In some scenarios, seaweed cultivation could still remove billions of tonnes of CO2. But depending on what species of seaweed are grown and how much nutrients they consume, it could also increase the amount of carbon in the atmosphere by half a tonne for every tonne of seaweed carbon grown.

Patches off Senegal and southern Australia, about 0.05 per cent of the ocean, are the only places seaweed could flourish without significantly decreasing phytoplankton, the model suggests.

“If you have only a few very specific locations, you can’t grow enough seaweed to have a gigatonne of removal,” says Berger.

In another study, Andrew Yool at the UK National Oceanography Centre and his colleagues modelled what would happen if seaweed-cultivation areas were fertilised with iron, finding that up to 40 billion tonnes of CO2 could be removed each year. But that would also halve the plankton in the ocean, with dire consequences for the fish that eat them.

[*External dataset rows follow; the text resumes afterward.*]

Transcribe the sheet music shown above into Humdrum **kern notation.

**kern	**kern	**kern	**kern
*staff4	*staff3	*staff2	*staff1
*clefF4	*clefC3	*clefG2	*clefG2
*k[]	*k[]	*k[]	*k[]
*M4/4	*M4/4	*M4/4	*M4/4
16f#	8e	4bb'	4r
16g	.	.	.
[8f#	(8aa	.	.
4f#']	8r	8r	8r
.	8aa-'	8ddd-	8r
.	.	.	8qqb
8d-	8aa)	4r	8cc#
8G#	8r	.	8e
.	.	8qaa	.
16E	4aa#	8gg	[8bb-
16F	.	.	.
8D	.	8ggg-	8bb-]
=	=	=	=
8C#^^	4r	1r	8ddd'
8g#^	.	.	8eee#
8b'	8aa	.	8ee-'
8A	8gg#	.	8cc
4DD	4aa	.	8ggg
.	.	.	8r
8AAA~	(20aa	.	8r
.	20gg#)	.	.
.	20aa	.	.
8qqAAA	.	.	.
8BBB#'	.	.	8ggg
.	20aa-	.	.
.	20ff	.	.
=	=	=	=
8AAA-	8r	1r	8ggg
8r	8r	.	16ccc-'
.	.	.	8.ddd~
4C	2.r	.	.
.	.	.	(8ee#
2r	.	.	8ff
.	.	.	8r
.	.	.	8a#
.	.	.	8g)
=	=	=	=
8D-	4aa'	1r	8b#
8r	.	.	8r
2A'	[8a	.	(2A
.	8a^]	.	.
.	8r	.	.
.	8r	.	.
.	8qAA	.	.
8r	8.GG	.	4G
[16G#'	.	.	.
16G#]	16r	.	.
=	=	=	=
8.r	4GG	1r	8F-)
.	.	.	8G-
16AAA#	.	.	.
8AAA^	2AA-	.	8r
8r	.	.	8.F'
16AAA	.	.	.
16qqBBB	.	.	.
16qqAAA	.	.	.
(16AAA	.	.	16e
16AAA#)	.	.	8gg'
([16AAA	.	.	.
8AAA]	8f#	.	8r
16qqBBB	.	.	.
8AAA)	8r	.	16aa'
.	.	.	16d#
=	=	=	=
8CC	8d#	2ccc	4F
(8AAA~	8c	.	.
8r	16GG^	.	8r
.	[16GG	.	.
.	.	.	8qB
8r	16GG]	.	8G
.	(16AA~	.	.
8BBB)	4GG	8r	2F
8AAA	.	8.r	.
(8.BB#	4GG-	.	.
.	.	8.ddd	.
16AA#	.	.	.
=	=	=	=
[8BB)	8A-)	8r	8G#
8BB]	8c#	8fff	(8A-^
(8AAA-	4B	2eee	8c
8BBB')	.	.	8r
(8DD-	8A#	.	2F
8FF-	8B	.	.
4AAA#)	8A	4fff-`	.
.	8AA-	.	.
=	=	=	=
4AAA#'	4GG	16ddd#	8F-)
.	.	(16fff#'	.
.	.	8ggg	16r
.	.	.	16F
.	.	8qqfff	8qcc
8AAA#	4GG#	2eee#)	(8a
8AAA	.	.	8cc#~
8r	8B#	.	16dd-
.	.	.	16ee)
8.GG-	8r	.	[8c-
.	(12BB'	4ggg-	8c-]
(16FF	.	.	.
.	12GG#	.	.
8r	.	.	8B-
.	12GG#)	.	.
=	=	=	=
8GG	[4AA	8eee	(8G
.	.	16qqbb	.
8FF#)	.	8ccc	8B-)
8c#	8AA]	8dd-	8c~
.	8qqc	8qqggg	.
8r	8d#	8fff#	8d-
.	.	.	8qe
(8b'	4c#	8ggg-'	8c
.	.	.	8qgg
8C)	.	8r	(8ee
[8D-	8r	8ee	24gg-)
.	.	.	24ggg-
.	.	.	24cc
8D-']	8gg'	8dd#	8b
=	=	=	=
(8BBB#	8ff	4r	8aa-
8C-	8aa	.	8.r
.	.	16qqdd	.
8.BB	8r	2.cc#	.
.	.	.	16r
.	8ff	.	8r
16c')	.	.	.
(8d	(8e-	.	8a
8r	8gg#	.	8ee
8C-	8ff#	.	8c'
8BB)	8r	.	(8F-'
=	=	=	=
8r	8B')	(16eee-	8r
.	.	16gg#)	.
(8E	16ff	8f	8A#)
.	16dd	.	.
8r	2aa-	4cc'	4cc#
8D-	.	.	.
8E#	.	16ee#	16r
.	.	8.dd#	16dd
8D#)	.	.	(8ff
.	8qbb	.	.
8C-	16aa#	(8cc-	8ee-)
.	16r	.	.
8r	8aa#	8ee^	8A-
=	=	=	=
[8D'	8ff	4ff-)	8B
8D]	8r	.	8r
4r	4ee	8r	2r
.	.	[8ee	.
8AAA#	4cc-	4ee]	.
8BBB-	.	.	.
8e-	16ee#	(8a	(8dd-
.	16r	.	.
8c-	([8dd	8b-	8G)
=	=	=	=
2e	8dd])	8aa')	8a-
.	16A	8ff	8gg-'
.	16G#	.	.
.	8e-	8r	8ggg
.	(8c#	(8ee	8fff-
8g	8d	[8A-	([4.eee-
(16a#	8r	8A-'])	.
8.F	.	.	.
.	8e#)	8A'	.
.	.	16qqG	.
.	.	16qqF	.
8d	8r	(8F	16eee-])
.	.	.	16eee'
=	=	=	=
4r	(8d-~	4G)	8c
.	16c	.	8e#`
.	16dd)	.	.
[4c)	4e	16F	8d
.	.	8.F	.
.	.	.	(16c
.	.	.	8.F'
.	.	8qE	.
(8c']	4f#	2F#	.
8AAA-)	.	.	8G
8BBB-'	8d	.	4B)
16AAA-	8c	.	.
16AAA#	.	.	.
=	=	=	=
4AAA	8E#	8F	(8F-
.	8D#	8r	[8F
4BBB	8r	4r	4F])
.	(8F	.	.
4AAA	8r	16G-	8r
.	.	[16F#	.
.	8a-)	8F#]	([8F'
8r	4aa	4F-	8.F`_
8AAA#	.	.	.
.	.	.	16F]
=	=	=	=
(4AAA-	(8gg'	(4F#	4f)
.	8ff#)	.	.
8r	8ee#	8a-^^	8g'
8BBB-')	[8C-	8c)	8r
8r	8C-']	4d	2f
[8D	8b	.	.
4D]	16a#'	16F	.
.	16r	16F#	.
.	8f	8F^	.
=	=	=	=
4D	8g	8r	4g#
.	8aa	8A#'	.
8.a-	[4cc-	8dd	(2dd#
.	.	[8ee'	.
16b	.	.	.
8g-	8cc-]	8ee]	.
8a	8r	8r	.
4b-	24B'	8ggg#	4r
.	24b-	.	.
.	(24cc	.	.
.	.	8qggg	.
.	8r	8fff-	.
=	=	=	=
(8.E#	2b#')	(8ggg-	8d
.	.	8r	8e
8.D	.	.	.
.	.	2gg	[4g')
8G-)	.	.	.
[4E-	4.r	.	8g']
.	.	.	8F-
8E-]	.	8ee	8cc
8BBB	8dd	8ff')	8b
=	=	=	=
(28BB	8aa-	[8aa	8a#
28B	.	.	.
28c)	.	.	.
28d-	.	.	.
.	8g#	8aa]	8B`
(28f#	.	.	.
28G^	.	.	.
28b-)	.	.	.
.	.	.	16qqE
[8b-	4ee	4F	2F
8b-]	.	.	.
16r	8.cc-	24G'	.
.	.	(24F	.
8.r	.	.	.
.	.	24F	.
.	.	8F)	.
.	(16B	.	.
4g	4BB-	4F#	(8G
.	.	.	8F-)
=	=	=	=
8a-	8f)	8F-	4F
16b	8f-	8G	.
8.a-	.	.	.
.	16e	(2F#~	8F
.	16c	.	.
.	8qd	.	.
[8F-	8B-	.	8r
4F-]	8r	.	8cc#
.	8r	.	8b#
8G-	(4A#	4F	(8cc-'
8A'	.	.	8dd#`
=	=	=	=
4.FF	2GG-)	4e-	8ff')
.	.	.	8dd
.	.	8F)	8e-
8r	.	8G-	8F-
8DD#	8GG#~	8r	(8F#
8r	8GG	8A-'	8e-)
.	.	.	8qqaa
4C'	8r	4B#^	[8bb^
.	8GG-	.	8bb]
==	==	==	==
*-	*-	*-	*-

“You’re robbing the surface ocean of nutrients… and transferring those to depth,” says Yool. “Essentially, you’re curtailing or slowly strangling the natural ecosystem.”

Furthermore, such seaweed cultivation and sinking would require setting up cages or other frameworks across 14 per cent of the ocean surface, largely in the nutrient-rich but stormy seas of the Southern Ocean and northern Pacific and Atlantic.

And if all this ocean wasn’t fertilised with iron, the seaweed carbon removal wouldn’t fully compensate for the plankton loss, increasing CO2 in the atmosphere by up to 700 million tonnes per year.

“You can’t just grow macroalgae and assume that you’re going to be undertaking CDR if you’re not accounting for offsetting phytoplankton growth,” says Chelsey Baker at the UK National Oceanography Centre, another member of the team.